Friday, March 22, 2013

Recent New Memberships: An historical society, a genealogy society and an historic library

After a long interlude, I am glad to be back adding content to the blog.  Completing graduate school, taking on a new job and relocating across the country have been both exciting and bewildering! 


The Maine Historical Society is located in Portland, Maine.  Members have access to a number of resources including the Brown Library housing over 100,000 printed books and manuscripts.  The MHS provides tours of the Wadsworth-Longfellow House and Garden. There is also an onsite museum with a current exhibit on how electricity came to Maine.  An incredible resource to researchers/genealogists for family and general history of Maine is the affiliation that the MHS has with the Maine Memory Network, a digital database of thousands of historical items. The engraving above shows the grounds and buildings of a women's seminary school in 1870 which then existed in Westbrook.
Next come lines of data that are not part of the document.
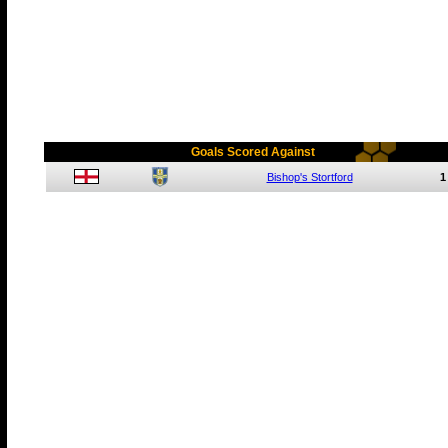
Goals Scored Against
Bishop's Stortford
1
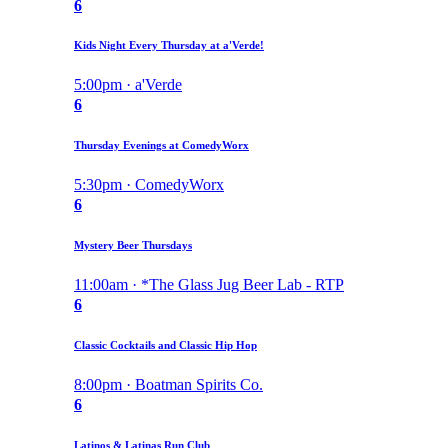
6
Kids Night Every Thursday at a'Verde!
5:00pm · a'Verde
6
Thursday Evenings at ComedyWorx
5:30pm · ComedyWorx
6
Mystery Beer Thursdays
11:00am · *The Glass Jug Beer Lab - RTP
6
Classic Cocktails and Classic Hip Hop
8:00pm · Boatman Spirits Co.
6
Latinos & Latinas Run Club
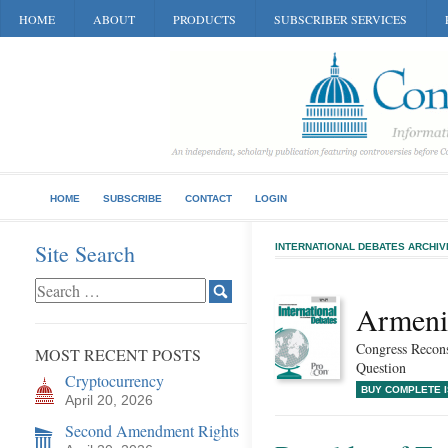
HOME
ABOUT
PRODUCTS
SUBSCRIBER SERVICES
HOME
SUBSCRIBE
CONTACT
LOGIN
Site Search
INTERNATIONAL DEBATES ARCHIV
Armeni
Congress Recons
MOST RECENT POSTS
Question
Cryptocurrency
BUY COMPLETE 
April 20, 2026
Second Amendment Rights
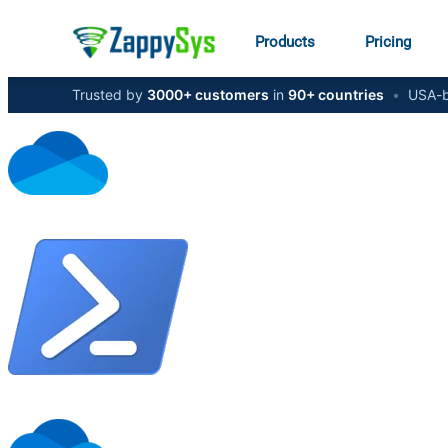
Products
Pricing
Trusted by
3000+ customers
in
90+ countries
•
USA-b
The American-French Genealogical Society is less than an hours drive from my current residence in Massachusetts.  Devoted to people of French-Canadian ancestry, the society houses a research library and publishes a semi-annual journal.  On my first research visit to the library, I found a book on the Alberts which listed the marriages of some very distant ancestors in my line, i.e., Gabriel and Pierre Albert.
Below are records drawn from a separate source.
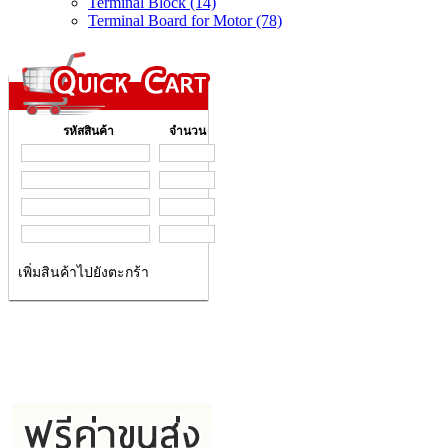
Terminal Block (14)
Terminal Board for Motor (78)
รหัสสินค้า
จำนวน
เพิ่มสินค้าไปยังตะกร้า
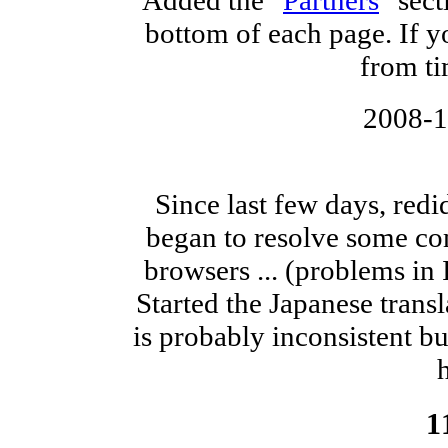
bottom of each page. If yo
from ti
2008-
Since last few days, redid
began to resolve some com
browsers ... (problems in
Started the Japanese transl
is probably inconsistent but 
h
1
The American Antiquarian Society in Worcester, MA is a research library housing “the largest and most accessible collection of printed materials from first contact through 1876 in what is now the United States, the West Indies and parts of Canada”.  After viewing the informational video about the library, I was compelled to take advantage of this incredible resource for researchers.  Famous people like author and historian, David McCullough, have researched in this library. Using the online catalog before I arrived, I identified three books which I requested to be pulled from the shelves (only resident librarians can access the stacks).  One of the books is called Washington Heights Manhattan - Its Eventful Past by Reginald Bolton.  In this book was a whole chapter on the Dykemans, one of my paternal lines, who lived in Manhattan during the Dutch years. The picture displayed was taken during my visit in February.